Entry screening for coronavirus ‘wouldn’t work’

Chief medical officer made comment after report two Irish people on cruise ship not screened on return

Dr Tony Holohan says entry screening, as it is carried out in some jurisdictions, is not done in Ireland and  ‘would be a waste of resources’.  Photograph: Dave Meehan

Dr Tony Holohan says entry screening, as it is carried out in some jurisdictions, is not done in Ireland and ‘would be a waste of resources’. Photograph: Dave Meehan

 

“Entry screening” for Covid-19 “doesn’t work, wouldn’t work” and would be a “waste of resources”, the chief medical officer has said.

Dr Tony Holohan was speaking after it was reported that two Irish people who had been passengers on Westerdam, a cruise ship which is now quarantined, had returned to the country last weekend without being screened.

While he would not be drawn on individual cases, he said entry screening, as it is carried out in some jurisdictions, is not done in Ireland. Often this involves screening inbound passengers for high temperatures, but he said this would not be a good use of resources.

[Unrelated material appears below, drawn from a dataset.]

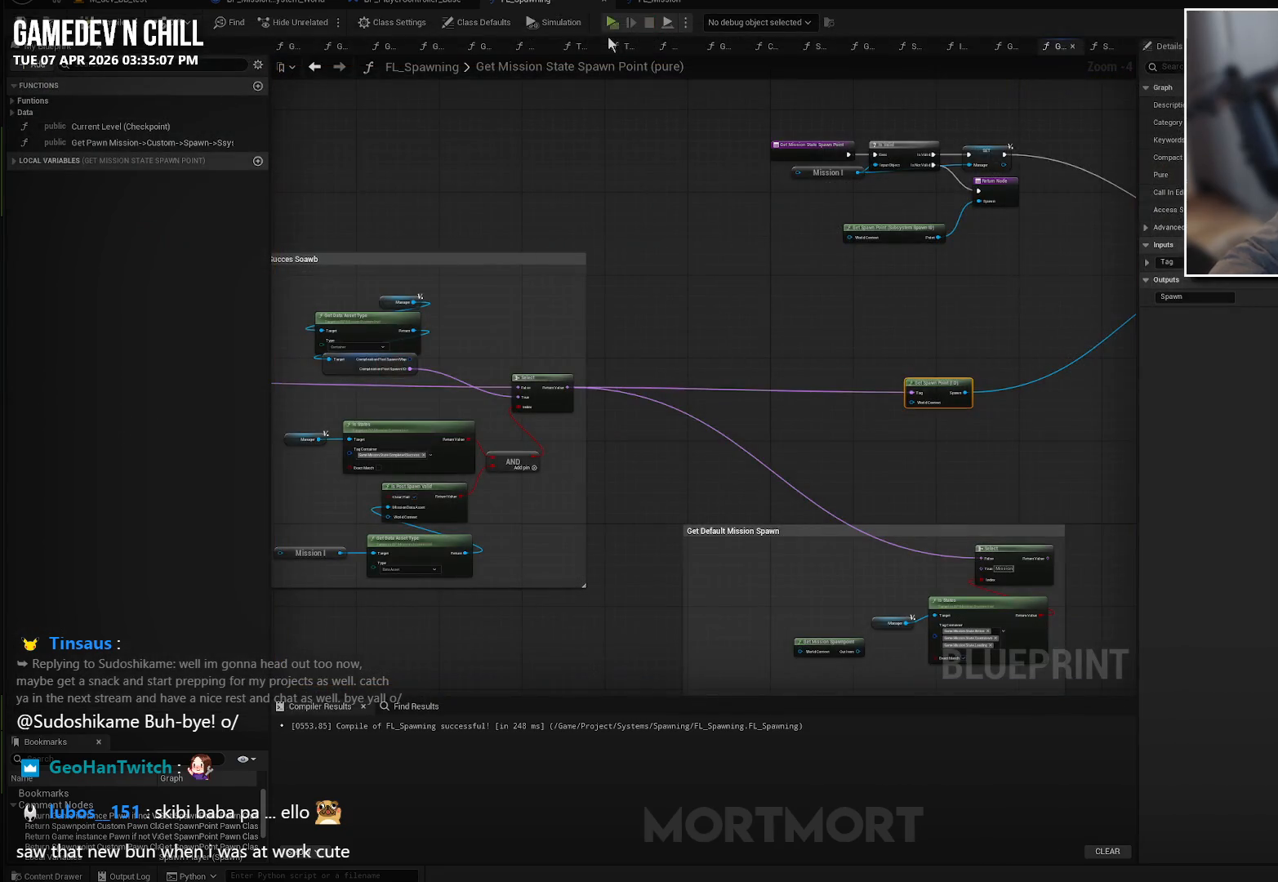
{"buttons": [], "left_stick": "center", "right_stick": "center", "events": []}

“It doesn’t work; it wouldn’t work; it would be a waste of resources. And to test people who are asymptomatic is also something that wouldn’t be part of our protocols.”

Speaking at the Department of Health on Wednesday, he said Ireland’s approach was to ask people coming from affected parts of the world to make contact with their GP or health authorities, and get advice as to what to do from there. Health authorities then identify a course of action deemed appropriate, which may involve testing or a period of self-isolation. Generally those without symptoms are not tested, he said.

He said high-risk cases are being identified and tested, arising from the processes and protocols Ireland had put in place.

“It’s not as if we’re not picking these up; 78 people so far have been the subject of that assessment and have been put into those kind of arrangements where testing has been done, and that testing has turned out negative in each of the cases so far.”

Self-isolation

He said the number of people who had been asked to place themselves in self-isolation was higher than the number of people who had been tested for the virus. This means, in all practical terms, avoiding contact with others, and some individuals may be in a position not to work, he said.

Dr Holohan said the public health service was examining a wide variety of information on potential contacts with people who may be high risk, for example on an airliner.

“All that information is trapped and made available to the public health people and that provides them details in terms of contact training.”

He said that contact with passengers on aircraft was a feature of nearly every suspected case or high-risk case that had occurred in the country, due to how people enter the State. Information about how long a person potentially infected was on a flight, as well as who was sitting close to them, is gathered from passenger manifests and analysed, he said, and people may be contacted depending on the result of this process.

Dr Holohan also said he expects cases of coronavirus in Ireland, but has expressed confidence in the State’s capacity to handle the virus without it spreading among the population.

Speaking at the Department of Health yesterday, Dr Holohan said “it’s not a certainty that a case won’t occur, we’ve been saying all along, we expect to see a case at some point, and it’s not going to change our public health management”.

‘No loopholes’

He said there are “no loopholes” in the global, European or Irish approach to combating the spread of the virus, which emerged earlier this year in mainland China and has spread – albeit in smaller numbers – to dozens of other countries since then.

“If a case were to get through, it wouldn’t mean that our system had failed. We’re expecting to see cases. What’s much more important from our point of view is can we be confident that even if we do get a case, we have a high likelihood of putting in place containment measures that prevent this case from passing on to other people in our community and become established in terms of community transition.

“We have confidence about that, but not certainty,” he said.

Dr Holohan was speaking after it was reported that two Irish people, who had been passengers on a cruise ship which is now quarantined, had returned to the country last weekend without being screened.

Meanwhile, hundreds of passengers aboard the quarantined Diamond Princess cruise ship docked in Yokohama, Japan, walked on dry land on Wednesday for the first time in two weeks.

Infected

Two Irish citizens who were on board the cruise ship had tested positive for the coronavirus and are being cared for at a military hospital in Tokyo having been transferred from the ship to the hospital on February 16th.

They were among six Irish citizens on board the ship. About 500 passengers were expected to leave the ship by the end of Wednesday after an ordeal in which more than 540 of the 3,711 people on board were infected with the potentially fatal disease – the largest cluster outside China.

Japan’s government says those released yesterday had fulfilled local quarantine requirements after testing negative for the virus.